**Tasks to carry out:**
1. Rewrite the paragraph in the prefrontal cortex article that opens with the quotation "We were interested in studying" as a short bulleted list of its main facts.
2. Answer these questions from the prefrontal cortex article, one line each:
(a) Where were the two new studies published?
(b) Which two neuropsychiatric disorders does Pattabiraman name?
(c) During which period of pregnancy did the researchers propose that identity acquisition and specialization of the human PFC occur?
3. According to the prefrontal cortex article, what is the PFC important for? List each function it names.

Two new studies published in the Journal of Biological Psychiatry and BioRxiv focused on understanding how the frontal part of the cortex known as the prefrontal cortex (PFC) develops.
“We were interested in studying this regions as it is important for higher order cognition (think problem solving, planning complex actitivies), regulating emotion and social behaviors, which are most advanced in humans and behaviors disrupted in most neuropsychiatric disorder,” studies author Kartik Pattabiraman told us. “Furthermore, the PFC is greatly expanded in primates and are further specialized i.e. unique connections and cellular properties in humans. For example, excitatory neurons in human PFC form more connections with other neurons than neurons in monkeys and other animals.”
Researchers were hoping to find out two things. 1) What are molecular/genetic mechanism required for the PFC to acquire its identity/properties that separate from other regions of the cortex. 2) What are the mechanisms underlying specialization of the human PFC?
“We hypothesized that answering these questions would provide essential insights into what makes us human and why we develop neuropsychiatric disorders like autism and schizophrenia,” Pattabiraman told us.
Based on previous research in Sestan and other labs, researchers proposed that the molecular processes involved identity acquisition and specialization of the human PFC where occurring during the second trimester of pregnancy. Specifically, they would identify genes enriched in the PFC during the second trimester that would provide clues into what is going in the PFC during that period of development.

**Records supplied:**
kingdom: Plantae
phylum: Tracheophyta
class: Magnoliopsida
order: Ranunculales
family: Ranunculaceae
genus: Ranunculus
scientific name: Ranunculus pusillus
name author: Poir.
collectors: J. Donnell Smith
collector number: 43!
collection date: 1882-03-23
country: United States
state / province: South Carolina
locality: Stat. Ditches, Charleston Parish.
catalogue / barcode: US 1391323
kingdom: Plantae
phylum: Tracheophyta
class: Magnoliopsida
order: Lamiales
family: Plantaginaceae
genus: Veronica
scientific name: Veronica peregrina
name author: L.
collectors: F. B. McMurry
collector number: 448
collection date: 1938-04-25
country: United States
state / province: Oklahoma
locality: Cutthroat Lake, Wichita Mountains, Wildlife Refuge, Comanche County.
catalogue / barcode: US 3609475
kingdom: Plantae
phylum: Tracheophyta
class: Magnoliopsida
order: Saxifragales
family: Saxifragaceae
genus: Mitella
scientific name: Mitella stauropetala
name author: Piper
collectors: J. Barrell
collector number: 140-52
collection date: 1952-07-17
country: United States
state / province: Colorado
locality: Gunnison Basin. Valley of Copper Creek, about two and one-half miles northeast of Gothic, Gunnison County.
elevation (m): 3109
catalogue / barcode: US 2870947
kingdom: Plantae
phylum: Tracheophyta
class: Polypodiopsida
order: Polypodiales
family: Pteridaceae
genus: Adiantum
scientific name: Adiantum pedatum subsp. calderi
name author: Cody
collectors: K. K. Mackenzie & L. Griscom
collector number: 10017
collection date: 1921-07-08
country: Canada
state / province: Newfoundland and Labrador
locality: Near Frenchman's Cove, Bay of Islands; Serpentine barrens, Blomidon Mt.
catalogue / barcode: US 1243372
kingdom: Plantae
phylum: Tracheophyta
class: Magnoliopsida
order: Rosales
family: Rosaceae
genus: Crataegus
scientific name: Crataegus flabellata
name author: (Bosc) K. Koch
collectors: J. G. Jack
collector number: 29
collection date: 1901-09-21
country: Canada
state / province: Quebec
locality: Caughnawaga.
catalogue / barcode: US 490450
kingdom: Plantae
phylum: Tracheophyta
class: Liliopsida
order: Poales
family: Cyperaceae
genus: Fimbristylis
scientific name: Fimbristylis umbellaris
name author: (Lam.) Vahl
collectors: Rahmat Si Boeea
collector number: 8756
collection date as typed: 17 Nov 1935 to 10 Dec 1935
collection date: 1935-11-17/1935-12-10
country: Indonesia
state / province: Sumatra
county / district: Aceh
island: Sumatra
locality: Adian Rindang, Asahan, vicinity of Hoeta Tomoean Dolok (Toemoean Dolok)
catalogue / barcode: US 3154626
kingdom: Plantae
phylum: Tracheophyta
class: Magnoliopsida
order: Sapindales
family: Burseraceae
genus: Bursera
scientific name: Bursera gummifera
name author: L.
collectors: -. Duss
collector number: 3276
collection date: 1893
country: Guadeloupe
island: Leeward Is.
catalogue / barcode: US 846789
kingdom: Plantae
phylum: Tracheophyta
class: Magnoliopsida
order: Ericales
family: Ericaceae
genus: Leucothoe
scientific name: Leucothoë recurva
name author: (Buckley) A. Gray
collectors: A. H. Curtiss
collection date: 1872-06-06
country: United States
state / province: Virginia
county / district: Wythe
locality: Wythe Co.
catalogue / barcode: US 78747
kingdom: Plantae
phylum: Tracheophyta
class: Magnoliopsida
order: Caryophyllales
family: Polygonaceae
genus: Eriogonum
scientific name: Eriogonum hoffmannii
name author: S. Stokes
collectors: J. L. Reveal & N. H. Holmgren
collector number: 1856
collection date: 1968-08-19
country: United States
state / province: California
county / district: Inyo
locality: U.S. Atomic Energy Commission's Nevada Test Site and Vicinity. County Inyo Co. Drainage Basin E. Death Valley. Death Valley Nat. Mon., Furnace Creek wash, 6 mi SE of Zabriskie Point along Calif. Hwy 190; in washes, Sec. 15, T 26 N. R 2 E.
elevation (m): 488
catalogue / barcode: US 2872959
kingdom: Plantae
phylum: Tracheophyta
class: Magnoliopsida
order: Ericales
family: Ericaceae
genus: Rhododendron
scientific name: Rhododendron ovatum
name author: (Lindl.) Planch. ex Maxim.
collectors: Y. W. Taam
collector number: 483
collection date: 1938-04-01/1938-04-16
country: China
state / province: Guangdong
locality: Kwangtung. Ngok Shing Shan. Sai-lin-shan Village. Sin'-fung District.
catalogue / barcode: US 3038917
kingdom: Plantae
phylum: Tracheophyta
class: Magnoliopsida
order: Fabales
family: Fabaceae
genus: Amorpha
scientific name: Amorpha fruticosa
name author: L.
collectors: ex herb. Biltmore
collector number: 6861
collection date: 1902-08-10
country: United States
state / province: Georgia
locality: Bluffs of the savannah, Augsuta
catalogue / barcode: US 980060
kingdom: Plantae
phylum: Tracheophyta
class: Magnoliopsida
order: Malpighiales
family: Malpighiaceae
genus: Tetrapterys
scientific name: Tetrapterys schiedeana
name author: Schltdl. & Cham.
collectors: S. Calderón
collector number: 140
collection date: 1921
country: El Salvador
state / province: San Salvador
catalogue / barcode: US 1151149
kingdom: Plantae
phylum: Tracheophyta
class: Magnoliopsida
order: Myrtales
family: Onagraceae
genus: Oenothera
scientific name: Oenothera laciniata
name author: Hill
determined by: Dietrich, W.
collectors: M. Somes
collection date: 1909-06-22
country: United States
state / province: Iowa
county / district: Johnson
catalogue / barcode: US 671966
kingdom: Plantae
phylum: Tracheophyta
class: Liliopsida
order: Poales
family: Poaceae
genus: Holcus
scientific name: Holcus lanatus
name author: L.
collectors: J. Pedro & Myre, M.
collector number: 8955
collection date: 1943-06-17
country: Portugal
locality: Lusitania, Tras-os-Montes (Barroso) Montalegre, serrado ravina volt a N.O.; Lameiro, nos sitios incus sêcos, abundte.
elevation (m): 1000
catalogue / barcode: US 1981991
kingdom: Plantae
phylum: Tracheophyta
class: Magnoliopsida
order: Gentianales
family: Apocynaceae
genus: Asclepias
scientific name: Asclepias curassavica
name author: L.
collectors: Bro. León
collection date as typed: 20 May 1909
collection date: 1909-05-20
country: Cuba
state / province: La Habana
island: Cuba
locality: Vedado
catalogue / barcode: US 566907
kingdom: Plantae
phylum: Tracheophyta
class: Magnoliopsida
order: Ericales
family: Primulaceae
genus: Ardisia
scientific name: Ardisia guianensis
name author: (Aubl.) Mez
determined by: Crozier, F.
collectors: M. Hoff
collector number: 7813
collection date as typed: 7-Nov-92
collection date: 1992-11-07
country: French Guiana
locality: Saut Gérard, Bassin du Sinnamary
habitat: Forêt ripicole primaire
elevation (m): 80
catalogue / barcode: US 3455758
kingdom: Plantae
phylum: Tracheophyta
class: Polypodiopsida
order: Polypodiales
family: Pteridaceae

**Exercise responses:**
1.
- The researchers studied the prefrontal cortex (PFC) because it is important for higher-order cognition, such as problem solving and planning complex activities. It is also important for regulating emotion and social behaviors.
- These behaviors are most advanced in humans and are disrupted in most neuropsychiatric disorders.
- The PFC is greatly expanded in primates. In humans it is further specialized, with unique connections and cellular properties.
- For example, excitatory neurons in the human PFC form more connections with other neurons than neurons in monkeys and other animals do.

2.
(a) In the Journal of Biological Psychiatry and BioRxiv.
(b) Autism and schizophrenia.
(c) The second trimester.

3.
- Higher-order cognition (problem solving, planning complex activities)
- Regulating emotion
- Social behaviors